When I made no move to leave he turned and left himself, delivering a parting shot as he left.

“So be it. But they are dead and you will not bring them back by staying here. Au revoir, Monsieur Blackthorne.”

I heard his footsteps echo down the corridor. I still didn’t move. Then I kicked the wall so hard I almost broke my foot. The damned blackguard was right. Staying there wasn’t going to do anybody any good. I whirled the keys around in my hand for a few seconds while I went through my options; stay and be killed or leave and maybe get back home but run the risk of doing the bidding of a man I didn’t trust an inch. Had it been just myself I may have stayed but there was Dominique to consider. Who am I deceiving? I would have gone even without her. Better to do something than nothing. I put the papers inside my coat and ran out into the corridor shouting Dominique’s name.
 

I heard her answer and unlocked her cell door. She ran into my arms and I held her and kissed her for far longer than was safe in the circumstances. She was the first to pull away. She looked at my bruised and battered face with horror.

“Ben, what happened? How…” she said. I knew what she was going to say and there was no time for explanations.

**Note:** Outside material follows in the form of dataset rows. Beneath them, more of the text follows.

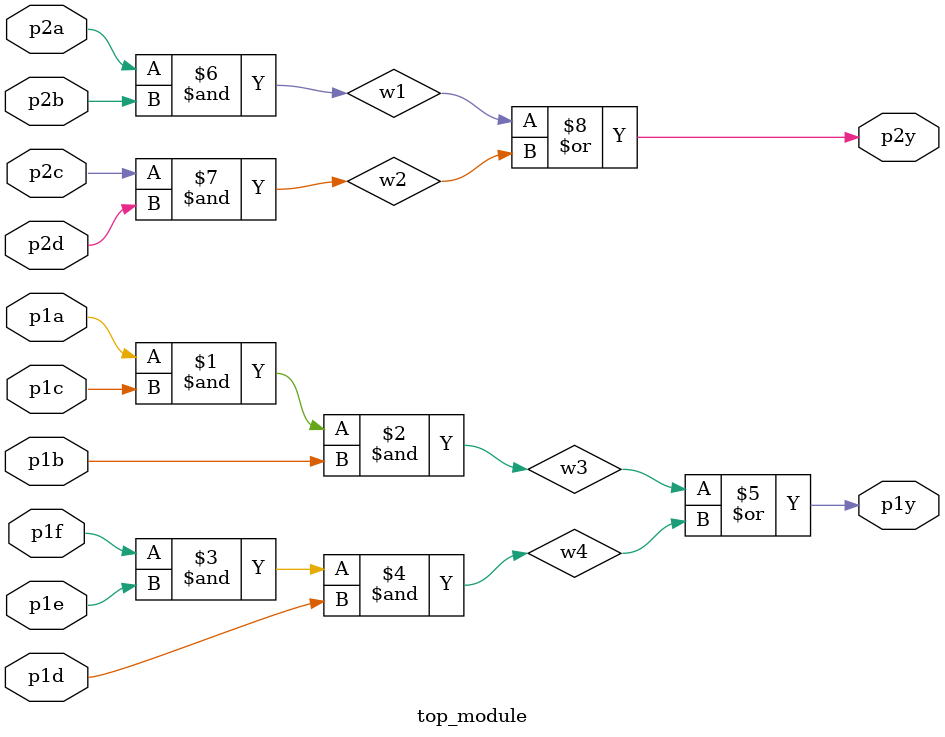
<source format=v>
module top_module ( 
    input p1a, p1b, p1c, p1d, p1e, p1f,
    output p1y,
    input p2a, p2b, p2c, p2d,
    output p2y );
    wire w1,w2,w3,w4;
    assign w3 =( p1a & p1c & p1b);
    assign w4 =( p1f & p1e & p1d);
    assign p1y = (w3 | w4);
    assign w1 = (p2a & p2b);
    assign w2 = (p2c & p2d);
    assign p2y = (w1 | w2);

endmodule

</source>
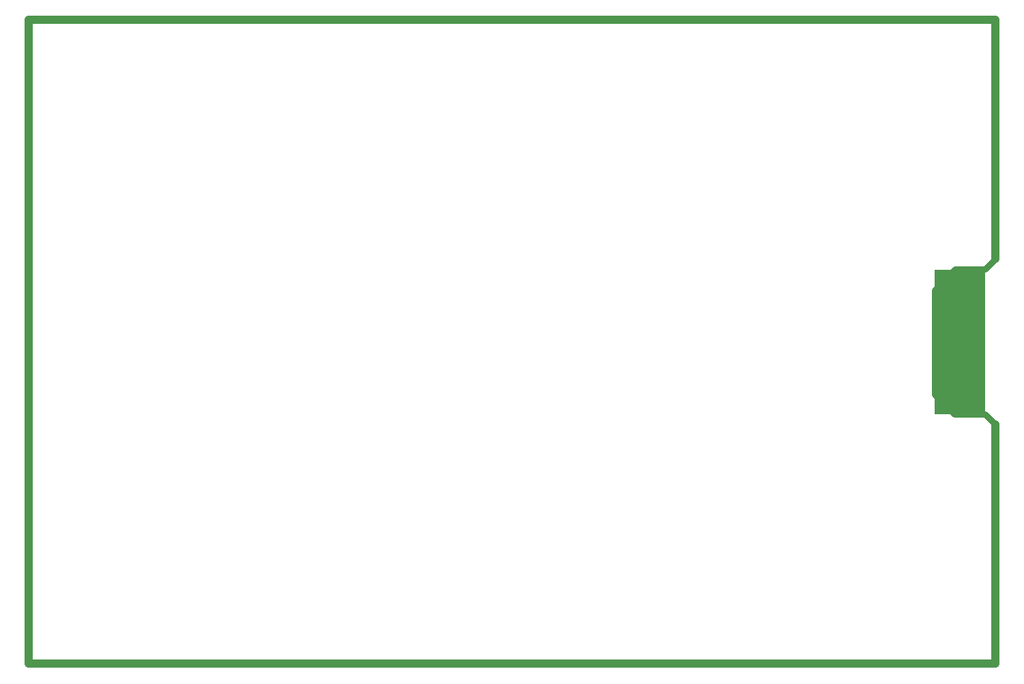
<source format=gko>
G04*
G04 #@! TF.GenerationSoftware,Altium Limited,Altium Designer,22.7.1 (60)*
G04*
G04 Layer_Color=16711935*
%FSLAX44Y44*%
%MOMM*%
G71*
G04*
G04 #@! TF.SameCoordinates,C135ED8F-C31E-46FA-BF74-57CE0E3476C4*
G04*
G04*
G04 #@! TF.FilePolarity,Positive*
G04*
G01*
G75*
%ADD88C,0.8000*%
%ADD99C,1.0000*%
%ADD100R,6.3000X18.0000*%
D88*
X1150400Y490000D02*
X1187230D01*
X1124500Y464100D02*
X1150400Y490000D01*
X1124500Y334730D02*
Y464100D01*
Y334730D02*
X1149230Y310000D01*
X1187330D01*
X1187230Y490000D02*
X1200150Y502920D01*
X1187330Y310000D02*
X1200150Y297180D01*
D99*
X0Y0D02*
Y800000D01*
Y0D02*
X1200000D01*
X1200150Y150D02*
Y297180D01*
Y502920D02*
Y799850D01*
X0Y800000D02*
X1200000D01*
D100*
X1156000Y400000D02*
D03*
D03*
M02*

</source>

“It doesn’t matter. We have to go, now.”

“Where? Where can we go?”

“England,” I said. “We’re going to England.” I said, taking her hand and leading her out of the gaol. Frying pans and fires came to mind.

CHAPTER TWELVE

The cabriolet was where Dossonville had said it would be. It was a smart and light two-wheeler with a leather fold-down hood. Where he got it and if the owner ever got it back I don’t know. I left the hood up and took the reins of the single horse. The mare was lively but I drove us as slowly and calmly as I could out of Abbeville, weaving our way between the traffic and along the Boulogne road. A flock of sheep being driven through one of the main streets impeded us somewhat and I was anxiously looking behind for signs of pursuit but no one challenged us. No one chased us, no one so much as looked at us. Perhaps Dossonville could be trusted, I thought. Perhaps it wasn’t all some elaborate trap. Perhaps the frigate would be at the rendezvous. Perhaps.

There was a lantern with a red lens tucked beneath the single bench seat. There was also a brace of pistols and a small basket of food and some wine. Dossonville was a man who planned for every eventuality, or so I was meant to think. As soon as we were out of the town I stopped the cabriolet and dismounted. I checked the horse and harness, even inspecting the brakes and the wheels. I also took the opportunity to examine the pistols whilst I was on the ground, checking the flints and powder. When I got back into the cabriolet I handed one to Dominique. She took it, checked it herself and then looked back across the low marshes that marked the Somme’s mouth. She was obviously preoccupied with something but wouldn’t say what. I had tried to reawaken some of the intimacy of our one night together with a touch or a look of affection but she rebuffed them as easily grapeshot stopping a column. I supposed her to be as nervous as I was with respect to how we’d keep the rendezvous with the frigate. I had told her of my meeting with Dossonville and she didn’t seem that surprised. He had helped her uncle before, when it suited him, but like me she took nothing he had said at face value. We were both imagining what might happen, what Dossonville’s agenda might have really been. It didn’t help either of our nerves when we heard a troop of cavalry approaching from behind us.